THE RECORDS:

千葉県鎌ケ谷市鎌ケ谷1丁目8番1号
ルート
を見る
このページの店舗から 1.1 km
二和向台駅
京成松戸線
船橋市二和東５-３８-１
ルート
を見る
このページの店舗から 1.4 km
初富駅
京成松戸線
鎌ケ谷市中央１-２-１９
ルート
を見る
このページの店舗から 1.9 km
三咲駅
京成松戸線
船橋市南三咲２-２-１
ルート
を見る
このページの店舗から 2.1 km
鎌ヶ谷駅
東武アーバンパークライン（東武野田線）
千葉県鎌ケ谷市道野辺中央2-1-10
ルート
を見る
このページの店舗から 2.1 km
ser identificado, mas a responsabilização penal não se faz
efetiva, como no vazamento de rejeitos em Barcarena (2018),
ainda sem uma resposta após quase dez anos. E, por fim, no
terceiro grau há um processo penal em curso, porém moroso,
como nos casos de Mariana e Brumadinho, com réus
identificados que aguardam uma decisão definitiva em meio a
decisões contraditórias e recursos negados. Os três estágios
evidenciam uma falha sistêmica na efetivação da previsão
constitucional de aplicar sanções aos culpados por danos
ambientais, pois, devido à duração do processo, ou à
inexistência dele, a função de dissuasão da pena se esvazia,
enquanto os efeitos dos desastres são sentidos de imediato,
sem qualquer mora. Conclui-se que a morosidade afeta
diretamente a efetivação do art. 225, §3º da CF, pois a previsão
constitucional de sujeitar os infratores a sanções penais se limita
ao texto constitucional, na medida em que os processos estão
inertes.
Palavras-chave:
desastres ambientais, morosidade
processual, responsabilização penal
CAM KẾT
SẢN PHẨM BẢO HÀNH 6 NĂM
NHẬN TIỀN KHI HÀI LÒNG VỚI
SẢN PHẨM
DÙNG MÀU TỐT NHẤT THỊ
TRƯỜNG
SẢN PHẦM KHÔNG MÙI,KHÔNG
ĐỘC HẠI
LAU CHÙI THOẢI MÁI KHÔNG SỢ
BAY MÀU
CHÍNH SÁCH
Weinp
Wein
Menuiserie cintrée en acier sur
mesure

DIRECTIVE: Retype the records above in full, matching each line exactly.

WRITTEN RESPONSE:
千葉県鎌ケ谷市鎌ケ谷1丁目8番1号
ルート
を見る
このページの店舗から 1.1 km
二和向台駅
京成松戸線
船橋市二和東５-３８-１
ルート
を見る
このページの店舗から 1.4 km
初富駅
京成松戸線
鎌ケ谷市中央１-２-１９
ルート
を見る
このページの店舗から 1.9 km
三咲駅
京成松戸線
船橋市南三咲２-２-１
ルート
を見る
このページの店舗から 2.1 km
鎌ヶ谷駅
東武アーバンパークライン（東武野田線）
千葉県鎌ケ谷市道野辺中央2-1-10
ルート
を見る
このページの店舗から 2.1 km
ser identificado, mas a responsabilização penal não se faz
efetiva, como no vazamento de rejeitos em Barcarena (2018),
ainda sem uma resposta após quase dez anos. E, por fim, no
terceiro grau há um processo penal em curso, porém moroso,
como nos casos de Mariana e Brumadinho, com réus
identificados que aguardam uma decisão definitiva em meio a
decisões contraditórias e recursos negados. Os três estágios
evidenciam uma falha sistêmica na efetivação da previsão
constitucional de aplicar sanções aos culpados por danos
ambientais, pois, devido à duração do processo, ou à
inexistência dele, a função de dissuasão da pena se esvazia,
enquanto os efeitos dos desastres são sentidos de imediato,
sem qualquer mora. Conclui-se que a morosidade afeta
diretamente a efetivação do art. 225, §3º da CF, pois a previsão
constitucional de sujeitar os infratores a sanções penais se limita
ao texto constitucional, na medida em que os processos estão
inertes.
Palavras-chave:
desastres ambientais, morosidade
processual, responsabilização penal
CAM KẾT
SẢN PHẨM BẢO HÀNH 6 NĂM
NHẬN TIỀN KHI HÀI LÒNG VỚI
SẢN PHẨM
DÙNG MÀU TỐT NHẤT THỊ
TRƯỜNG
SẢN PHẦM KHÔNG MÙI,KHÔNG
ĐỘC HẠI
LAU CHÙI THOẢI MÁI KHÔNG SỢ
BAY MÀU
CHÍNH SÁCH
Weinp
Wein
Menuiserie cintrée en acier sur
mesure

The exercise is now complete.